The present invention relates to persistent storage capacity management. More specifically, the invention relates to one or more processes for space savings impact analysis and evaluation and for execution of a space saving technique.
Compression and thin provisioning are techniques used in data centers to reduce storage capacity usage, also known as a storage footprint, thereby making more storage available. Storage administrators can specify whether a storage volume is compressed, thick, or thin, per a management policy not only at initial provisioning time but also during steady state lifecycle. However, reducing storage capacity using any of the above techniques may have a negative impact on application performance. For example, reading from a compressed storage volume requires the volume to be subject to a de-compression technique, which requires additional processing. At the same time, reading from a thinned volume may also require additional processing, such as metadata lookup prior to data access. Reading data from either a compressed volume or a thinned volume introduces I/O latency.

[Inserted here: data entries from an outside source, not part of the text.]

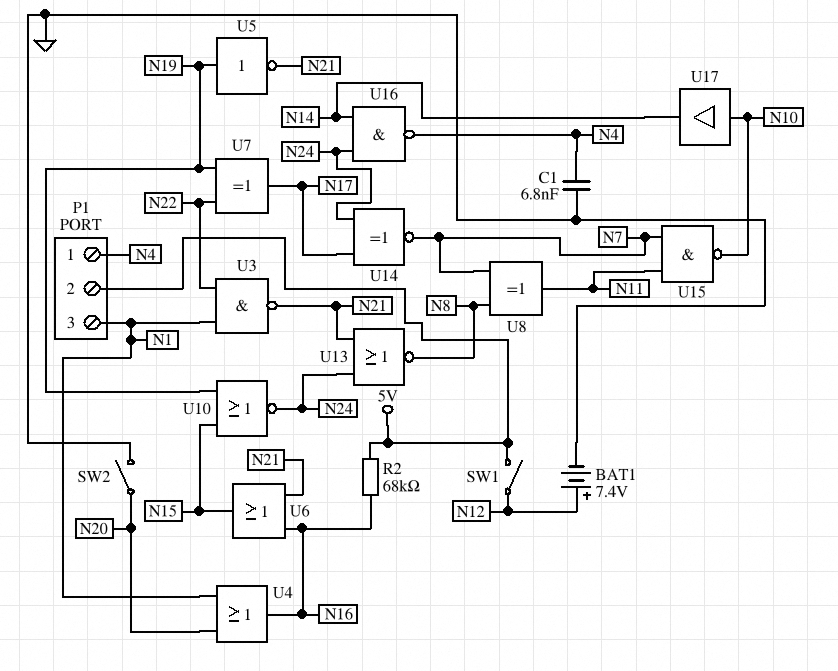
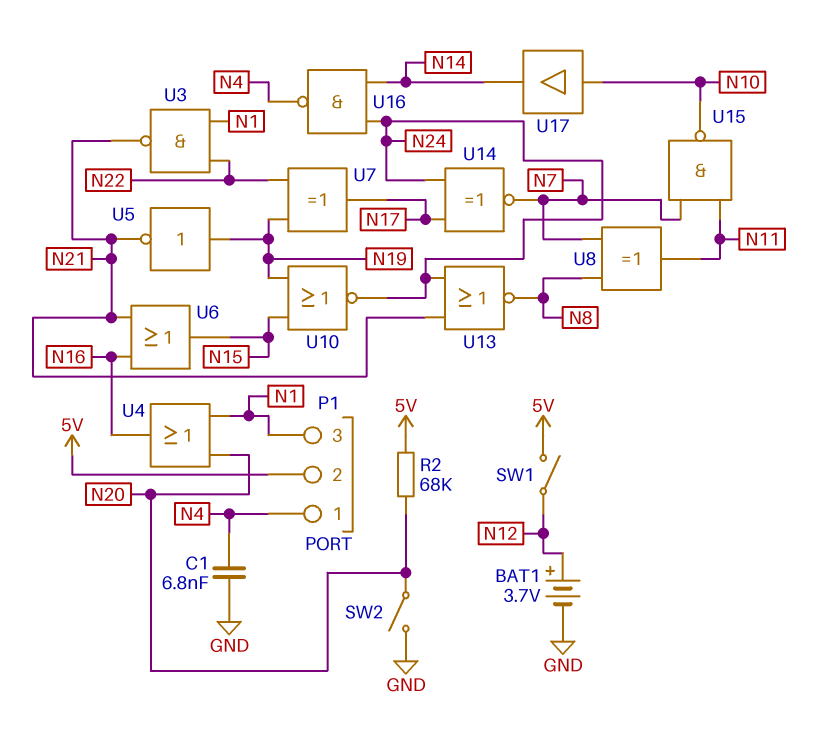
BAT1: 7.4V (plus N12, minus GND) -> 3.7V (plus N12, minus GND)
R2: 68k (5V, N16) -> 68k (5V, N20)

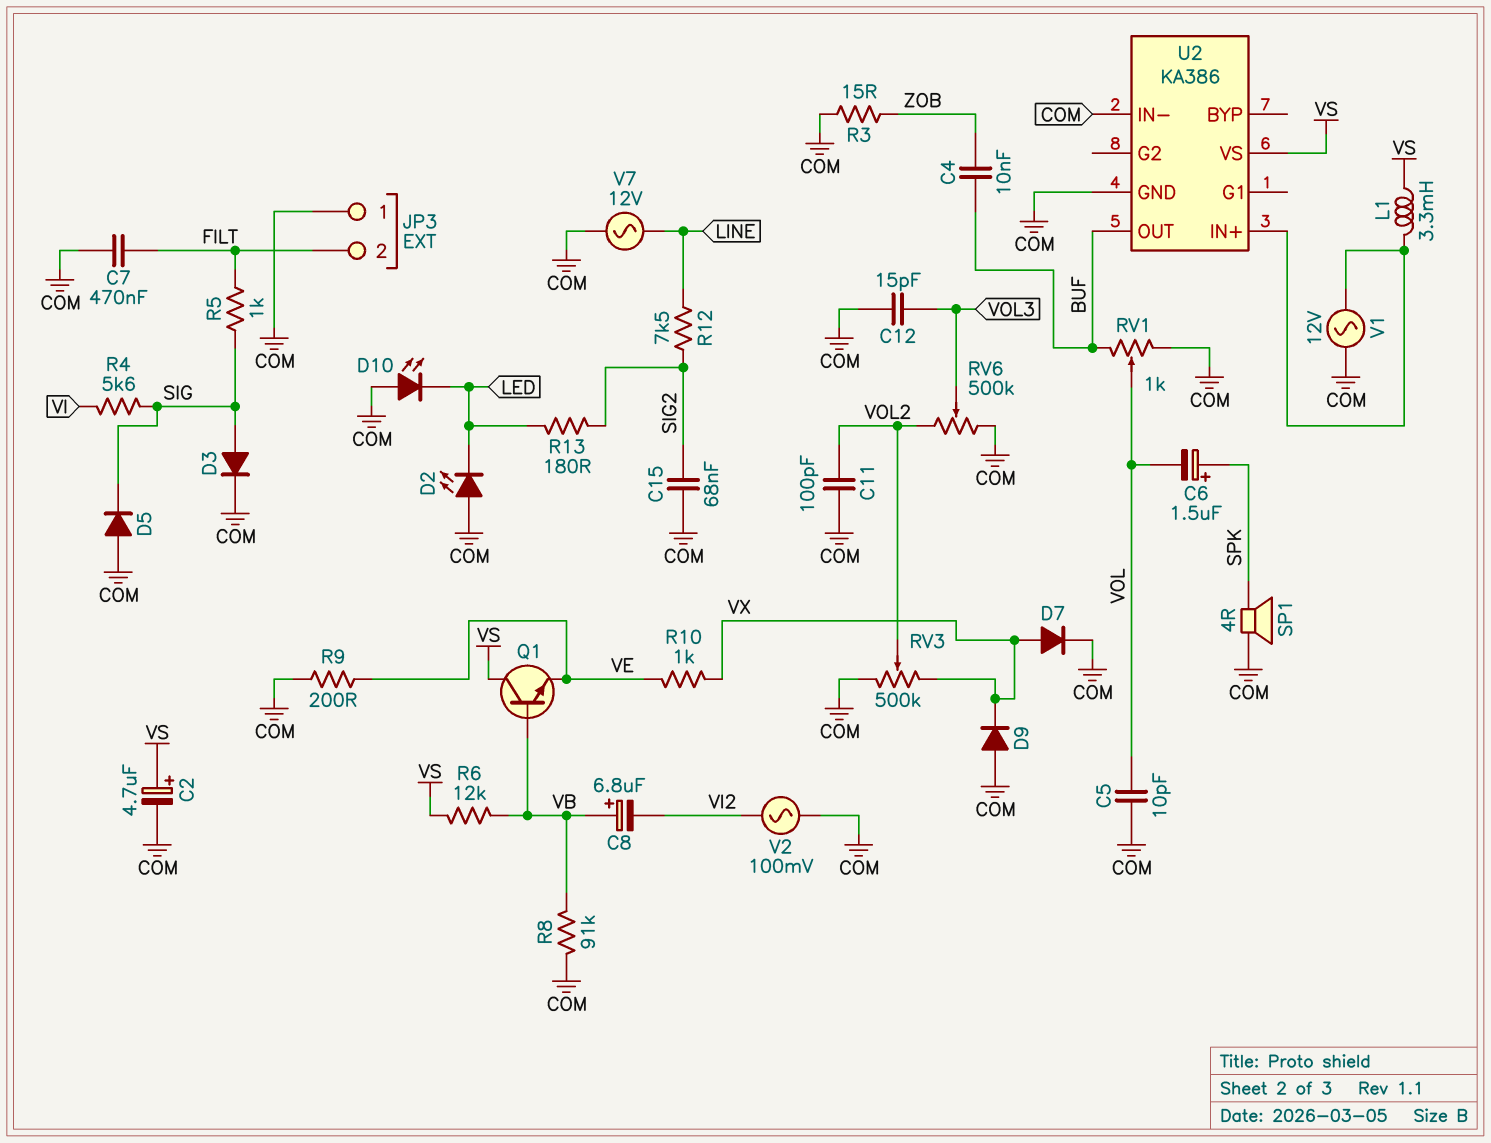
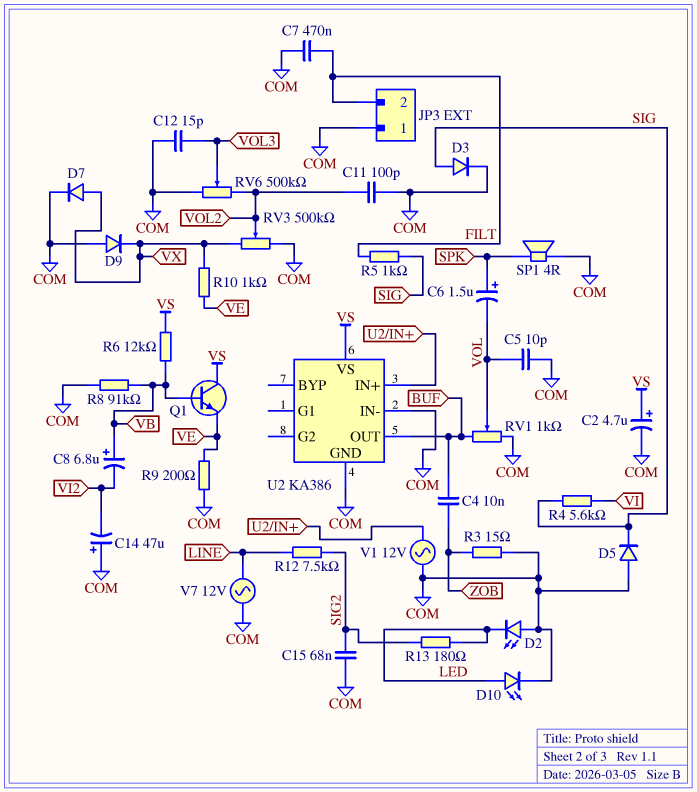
C14: none -> 47uF (plus COM, minus VI2)
D10: LED (A COM, K LED) -> LED (A LED, K COM)
L1: 3.3mH (U2/IN+, VS) -> none
V2: AC 100mV (COM, VI2) -> none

There is a balance between performance of data storage techniques and application of data storage techniques. Performance impacts and capacity savings are functions of a workload and vary widely across different workload types. For example, compressing or thinning a volume has a minimal benefit if there is ample available space in the storage pool in which the application volume resides. As such, storage footprint reducing techniques, such as compression and thin provisioning, are desirable for application to free up storage capacity in storage pools that are near or have surpassed a capacity threshold.